The U.S. Department of Interior plans this summer to start formally seeking developers for wind farms situated in federal waters off Rhode Island.
At a presentation at the University of Rhode Island last week, officials from the department’s Bureau of Ocean Energy Management, Regulation and Enforcement sketched out the process for leasing federal waters for wind farms. The bureau already knows that two companies have expressed informal interest in placing wind farms roughly halfway between Block Island and Martha’s Vineyard.
Last year, Providence-based Deepwater Wind proposed a farm with 200 turbines, separate from a smaller farm it wants off Block Island in state waters. Massachusetts-based Neptune Wind also expressed interest in leasing some of the same federal waters, although the company has not publicly detailed its proposal.

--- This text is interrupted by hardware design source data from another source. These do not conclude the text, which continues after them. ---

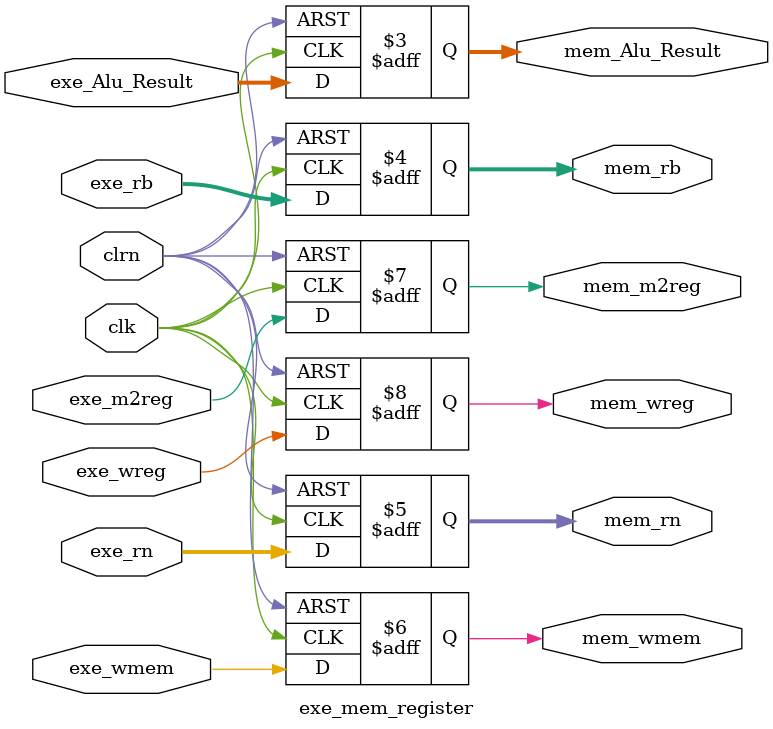
<source format=v>
`timescale 1ns / 1ps
module exe_mem_register(exe_Alu_Result,exe_rb,exe_wmem,exe_m2reg,exe_wreg
,exe_rn,clk,clrn,mem_Alu_Result,mem_rb,mem_wmem,mem_m2reg,mem_wreg,mem_rn
    );
input [31:0] exe_Alu_Result,exe_rb;
input [4:0] exe_rn;
input exe_wmem,exe_m2reg,exe_wreg;
input clrn,clk;
output [31:0] mem_Alu_Result,mem_rb;
output [4:0] mem_rn;
output mem_wmem,mem_m2reg,mem_wreg;
reg [31:0] mem_Alu_Result,mem_rb;
reg [4:0]mem_rn;
reg mem_wmem,mem_m2reg,mem_wreg;
always @(posedge clk or negedge clrn)
		 if(clrn == 0)
			 begin
				 mem_Alu_Result<=0;
				 mem_rb<=0;
				 mem_rn<=0;
				 mem_wmem<=0;
				 mem_m2reg<=0;
				 mem_wreg<=0;
			 end
		 else
			begin
			    mem_Alu_Result<=exe_Alu_Result;
				 mem_rb<=exe_rb;
				 mem_rn<=exe_rn;
				 mem_wmem<=exe_wmem;
				 mem_m2reg<=exe_m2reg;
				 mem_wreg<=exe_wreg;
			end
endmodule
</source>
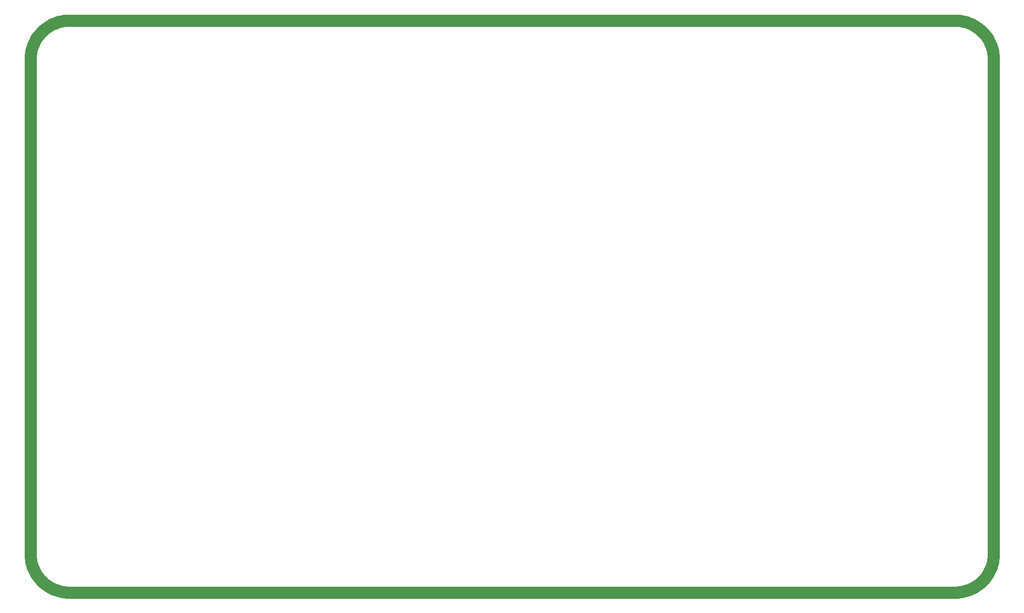
<source format=gm1>
%TF.GenerationSoftware,KiCad,Pcbnew,(6.0.0)*%
%TF.CreationDate,2022-05-07T11:17:07+05:30*%
%TF.ProjectId,Motion_Control_Board2.0,4d6f7469-6f6e-45f4-936f-6e74726f6c5f,rev?*%
%TF.SameCoordinates,Original*%
%TF.FileFunction,Profile,NP*%
%FSLAX46Y46*%
G04 Gerber Fmt 4.6, Leading zero omitted, Abs format (unit mm)*
G04 Created by KiCad (PCBNEW (6.0.0)) date 2022-05-07 11:17:07*
%MOMM*%
%LPD*%
G01*
G04 APERTURE LIST*
%TA.AperFunction,Profile*%
%ADD10C,1.964069*%
%TD*%
G04 APERTURE END LIST*
D10*
X75508153Y-59994800D02*
X218262200Y-59994800D01*
X218262200Y-59994800D02*
X218578213Y-60002879D01*
X218578213Y-60002879D02*
X218890077Y-60026857D01*
X218890077Y-60026857D02*
X219197407Y-60066343D01*
X219197407Y-60066343D02*
X219499816Y-60120948D01*
X219499816Y-60120948D02*
X219796920Y-60190280D01*
X219796920Y-60190280D02*
X220088331Y-60273951D01*
X220088331Y-60273951D02*
X220373665Y-60371569D01*
X220373665Y-60371569D02*
X220652535Y-60482746D01*
X220652535Y-60482746D02*
X220924556Y-60607089D01*
X220924556Y-60607089D02*
X221189342Y-60744211D01*
X221189342Y-60744211D02*
X221446506Y-60893719D01*
X221446506Y-60893719D02*
X221695663Y-61055225D01*
X221695663Y-61055225D02*
X221936428Y-61228338D01*
X221936428Y-61228338D02*
X222168414Y-61412667D01*
X222168414Y-61412667D02*
X222391235Y-61607824D01*
X222391235Y-61607824D02*
X222604506Y-61813417D01*
X222604506Y-61813417D02*
X222807841Y-62029057D01*
X222807841Y-62029057D02*
X223000854Y-62254353D01*
X223000854Y-62254353D02*
X223183159Y-62488915D01*
X223183159Y-62488915D02*
X223354370Y-62732353D01*
X223354370Y-62732353D02*
X223514101Y-62984278D01*
X223514101Y-62984278D02*
X223661968Y-63244298D01*
X223661968Y-63244298D02*
X223797582Y-63512024D01*
X223797582Y-63512024D02*
X223920560Y-63787066D01*
X223920560Y-63787066D02*
X224030515Y-64069033D01*
X224030515Y-64069033D02*
X224127061Y-64357536D01*
X224127061Y-64357536D02*
X224209813Y-64652183D01*
X224209813Y-64652183D02*
X224278383Y-64952586D01*
X224278383Y-64952586D02*
X224332388Y-65258354D01*
X224332388Y-65258354D02*
X224371440Y-65569096D01*
X224371440Y-65569096D02*
X224395155Y-65884423D01*
X224395155Y-65884423D02*
X224403145Y-66203945D01*
X224403145Y-66203945D02*
X224403145Y-145866062D01*
X224403145Y-145866062D02*
X224395155Y-146185585D01*
X224395155Y-146185585D02*
X224371440Y-146500913D01*
X224371440Y-146500913D02*
X224332388Y-146811657D01*
X224332388Y-146811657D02*
X224278383Y-147117425D01*
X224278383Y-147117425D02*
X224209813Y-147417829D01*
X224209813Y-147417829D02*
X224127061Y-147712477D01*
X224127061Y-147712477D02*
X224030515Y-148000980D01*
X224030515Y-148000980D02*
X223920560Y-148282948D01*
X223920560Y-148282948D02*
X223797582Y-148557990D01*
X223797582Y-148557990D02*
X223661968Y-148825717D01*
X223661968Y-148825717D02*
X223514101Y-149085737D01*
X223514101Y-149085737D02*
X223354370Y-149337662D01*
X223354370Y-149337662D02*
X223183159Y-149581101D01*
X223183159Y-149581101D02*
X223000854Y-149815663D01*
X223000854Y-149815663D02*
X222807841Y-150040959D01*
X222807841Y-150040959D02*
X222604506Y-150256599D01*
X222604506Y-150256599D02*
X222391235Y-150462192D01*
X222391235Y-150462192D02*
X222168414Y-150657349D01*
X222168414Y-150657349D02*
X221936428Y-150841678D01*
X221936428Y-150841678D02*
X221695663Y-151014791D01*
X221695663Y-151014791D02*
X221446506Y-151176296D01*
X221446506Y-151176296D02*
X221189342Y-151325805D01*
X221189342Y-151325805D02*
X220924556Y-151462926D01*
X220924556Y-151462926D02*
X220652535Y-151587269D01*
X220652535Y-151587269D02*
X220373665Y-151698445D01*
X220373665Y-151698445D02*
X220088331Y-151796064D01*
X220088331Y-151796064D02*
X219796920Y-151879734D01*
X219796920Y-151879734D02*
X219499816Y-151949066D01*
X219499816Y-151949066D02*
X219197407Y-152003671D01*
X219197407Y-152003671D02*
X218890077Y-152043157D01*
X218890077Y-152043157D02*
X218578213Y-152067135D01*
X218578213Y-152067135D02*
X218262200Y-152075214D01*
X218262200Y-152075214D02*
X75508153Y-152075214D01*
X75508153Y-152075214D02*
X75192140Y-152067135D01*
X75192140Y-152067135D02*
X74880276Y-152043157D01*
X74880276Y-152043157D02*
X74572947Y-152003671D01*
X74572947Y-152003671D02*
X74270537Y-151949066D01*
X74270537Y-151949066D02*
X73973434Y-151879734D01*
X73973434Y-151879734D02*
X73682023Y-151796064D01*
X73682023Y-151796064D02*
X73396689Y-151698445D01*
X73396689Y-151698445D02*
X73117819Y-151587269D01*
X73117819Y-151587269D02*
X72845798Y-151462926D01*
X72845798Y-151462926D02*
X72581012Y-151325805D01*
X72581012Y-151325805D02*
X72323848Y-151176296D01*
X72323848Y-151176296D02*
X72074690Y-151014791D01*
X72074690Y-151014791D02*
X71833926Y-150841678D01*
X71833926Y-150841678D02*
X71601940Y-150657349D01*
X71601940Y-150657349D02*
X71379118Y-150462192D01*
X71379118Y-150462192D02*
X71165847Y-150256599D01*
X71165847Y-150256599D02*
X70962512Y-150040959D01*
X70962512Y-150040959D02*
X70769499Y-149815663D01*
X70769499Y-149815663D02*
X70587194Y-149581101D01*
X70587194Y-149581101D02*
X70415982Y-149337662D01*
X70415982Y-149337662D02*
X70256251Y-149085737D01*
X70256251Y-149085737D02*
X70108384Y-148825717D01*
X70108384Y-148825717D02*
X69972769Y-148557990D01*
X69972769Y-148557990D02*
X69849791Y-148282948D01*
X69849791Y-148282948D02*
X69739836Y-148000980D01*
X69739836Y-148000980D02*
X69643290Y-147712477D01*
X69643290Y-147712477D02*
X69560538Y-147417829D01*
X69560538Y-147417829D02*
X69491967Y-147117425D01*
X69491967Y-147117425D02*
X69437963Y-146811657D01*
X69437963Y-146811657D02*
X69398910Y-146500913D01*
X69398910Y-146500913D02*
X69375196Y-146185585D01*
X69375196Y-146185585D02*
X69367205Y-145866062D01*
X69367205Y-145866062D02*
X69367205Y-66203945D01*
X69367205Y-66203945D02*
X69375196Y-65884423D01*
X69375196Y-65884423D02*
X69398910Y-65569096D01*
X69398910Y-65569096D02*
X69437963Y-65258354D01*
X69437963Y-65258354D02*
X69491967Y-64952586D01*
X69491967Y-64952586D02*
X69560538Y-64652183D01*
X69560538Y-64652183D02*
X69643290Y-64357536D01*
X69643290Y-64357536D02*
X69739836Y-64069033D01*
X69739836Y-64069033D02*
X69849791Y-63787066D01*
X69849791Y-63787066D02*
X69972769Y-63512024D01*
X69972769Y-63512024D02*
X70108384Y-63244298D01*
X70108384Y-63244298D02*
X70256251Y-62984278D01*
X70256251Y-62984278D02*
X70415982Y-62732353D01*
X70415982Y-62732353D02*
X70587194Y-62488915D01*
X70587194Y-62488915D02*
X70769499Y-62254353D01*
X70769499Y-62254353D02*
X70962512Y-62029057D01*
X70962512Y-62029057D02*
X71165847Y-61813417D01*
X71165847Y-61813417D02*
X71379118Y-61607824D01*
X71379118Y-61607824D02*
X71601940Y-61412667D01*
X71601940Y-61412667D02*
X71833926Y-61228338D01*
X71833926Y-61228338D02*
X72074690Y-61055225D01*
X72074690Y-61055225D02*
X72323848Y-60893719D01*
X72323848Y-60893719D02*
X72581012Y-60744211D01*
X72581012Y-60744211D02*
X72845798Y-60607089D01*
X72845798Y-60607089D02*
X73117819Y-60482746D01*
X73117819Y-60482746D02*
X73396689Y-60371569D01*
X73396689Y-60371569D02*
X73682023Y-60273951D01*
X73682023Y-60273951D02*
X73973434Y-60190280D01*
X73973434Y-60190280D02*
X74270537Y-60120948D01*
X74270537Y-60120948D02*
X74572947Y-60066343D01*
X74572947Y-60066343D02*
X74880276Y-60026857D01*
X74880276Y-60026857D02*
X75192140Y-60002879D01*
X75192140Y-60002879D02*
X75508153Y-59994800D01*
X75508153Y-59994800D02*
X75508153Y-59994800D01*
M02*

</source>
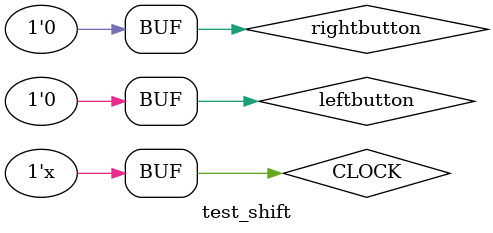
<source format=v>
`timescale 1ns / 1ps


module test_shift(
    );
          reg CLOCK;
          reg leftbutton;
          reg rightbutton;
          wire [6:0]left;
          Shifting_Oled SO(CLOCK,0,leftbutton,rightbutton,left);
          initial begin
              CLOCK = 0;
              leftbutton =0;
              rightbutton =0;
          end  
          always begin
               #5 CLOCK = ~CLOCK;          
          end
          
          always begin
              #5 leftbutton =1;rightbutton =0;
              #5 leftbutton =0;rightbutton =0;
          end

endmodule

</source>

Before requests can proceed, the bureau must finalize the solicitation request and the area up for potential development, said Maureen Bornholdt, a program manager at the bureau’s office of offshore alternative energy programs.
Currently, the bureau is considering offering the opportunity for leases in a roughly 300-square-mile area loosely based on an area identified by Rhode Island and Massachusetts officials as ripe for studying development proposals.
Bureau officials tweaked the boundaries and removed a section of water above unexplored military ordnance. Bornholdt expects more tweaks as the agency works with a raft of fellow federal agencies concerned about everything from protecting shipping lanes to preserving military training areas.
Officials also plan to overlay information about key environmental features on the seabed, which could become de facto exclusion areas for wind farm developers, who must pass a litany of environmental regulations before erecting turbines.
Bornholdt said the area is evolving as the bureau works through what is a relatively new process. The U.S. Department of the Interior received authority in 2005 to serve as the leasing agent for offshore wind farms. Officials did not finalize regulations until 2009. And so far, the agency has granted just one lease. The 28-year lease went to Cape Wind Associates, which plans to build a wind farm in Nantucket Sound.
For waters off Rhode Island, a final request for projects is expected this summer. Once the bureau receives proposals, it will open a 45-day public comment period. There is no timeframe on how long agency officials will spend reviewing the comments before rendering a decision.